● ТЕКСТ ДЛЯ ЧТЕНИЯ:
Это были времена смутного раздвоения в лоне католической церкви, когда двое пап, один сидя в Риме, а другой в Авиньоне, уже с 1378 года осыпали друг друга взаимными проклятиями, а духовенство, предавшись решению политических вопросов, забывало о своих церковных обязанностях. При этом алчность священников приводила к лихоимству и злоупотреблениям.
Более трезво мыслящие духовные лица с трепетом смотрели на все это, и во всей церкви слышались требования реформы. В результате в Пизе прошел Вселенский собор, но он закончился без результатов, и тогда было объявлено о созыве Констанцского собора235. Однако более горячие головы не захотели ждать постановлений собора, не веря в их действенность, и начали самовольно провозглашать реформу, разжигая мыслями о ней толпы людей.
Сильнее всего такой голос раздавался в процветавшем тогда Пражском университете из уст Яна Гуса. А когда Гус, обличенный на соборе в ереси, защищая свои требования, умер на костре, то вся Чехия поднялась на восстание, и чешский народ в неудержимом порыве снес вместе со своей церковной иерархией и все влияние немецкой империи, поддерживавшей эту иерархию.
Под гуситскими лозунгами чехи одержали блестящие победы над угнетавшим их до той поры немецким миром, высоко подняли знамя славянской независимости и, не имея отечественной династии, предложили трон победителю в Грюнвальдской битве Ягелло. Все шло к тому, что под его могущественным скипетром должны были улечься не только разъяренные чешские страсти, но и сформироваться новая организация, а два братских народа соединиться в одно славянское государство в самом сердце Европы.
Такая перспектива была слишком важна и увлекательна, чтобы не найти доступа к помыслам и чувствам поляков. Ведь память о близком родстве с чехами жила в сознании польского народа, а чешский язык являлся настолько близким к польскому, что поляки без труда понимали чешских проповедников. К тому же ненависть к немцам объединяла оба народа лучше, чем что-либо другое. Не случайно на полях под Грюнвальдом вместе с польской лилась и чешская кровь.
В результате гусизм делал устрашающие успехи в рядах низшего духовенства и рыцарства. А затем за него ухватились и некоторые не расположенные к церковной иерархии паны, которые под лозунгом соединения Чехии с Польшей образовали особую партию, все более открыто выказывавшую свою приязнь гуситам.
Польская церковь оказалась в трудном положении. Но если для нее и были свойственны колебания и нерешительный образ действий, то ни минуты не колебался новый вождь всей церковной партии Збигнев Олесницкий, который твердо, не отступая ни на шаг, осуществлял намеченную программу. Ягелло, обязанный ему своим спасением во время Грюнвальдской битвы, сделал его своим секретарем и открыл дорогу к почестям. Но честолюбие молодого секретаря простиралось намного дальше – он только и мечтал о том, чтобы уничтожить влияние Витовта, завладеть помыслами короля и самому управлять Польшей.
Достигнуть же этой цели он мог лишь в том случае, если бы ему удалось стать единственным представителем церкви в Польше. Поставив интересы церкви выше интересов государства, он намеревался во имя этого высшего могущества захватить власть и потребовать покорности от панов, князей и самого короля.

● МАТЕРИАЛ К ЗАДАНИЮ:
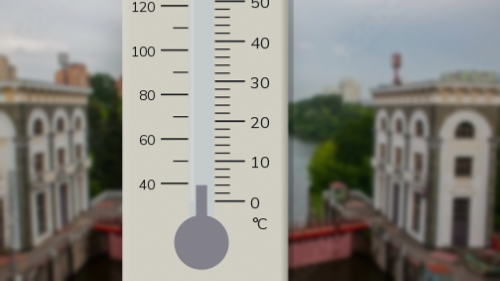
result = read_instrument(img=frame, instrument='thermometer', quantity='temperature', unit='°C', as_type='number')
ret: 4 °C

● ЗАДАНИЕ:
Ответьте на вопросы по тексту о Яне Гусе и гуситах:
1. С какого года двое пап, в Риме и в Авиньоне, осыпали друг друга проклятиями?
2. В каком месте сильнее всего раздавался голос за самовольную реформу и кто его подавал?
3. Чем Ягелло был обязан Збигневу Олесницкому и кем он его сделал?

● ПИСЬМЕННЫЙ ОТВЕТ:
1. С 1378 года.
2. В Пражском университете; его подавал Ян Гус.
3. Спасением во время Грюнвальдской битвы; Ягелло сделал его своим секретарем.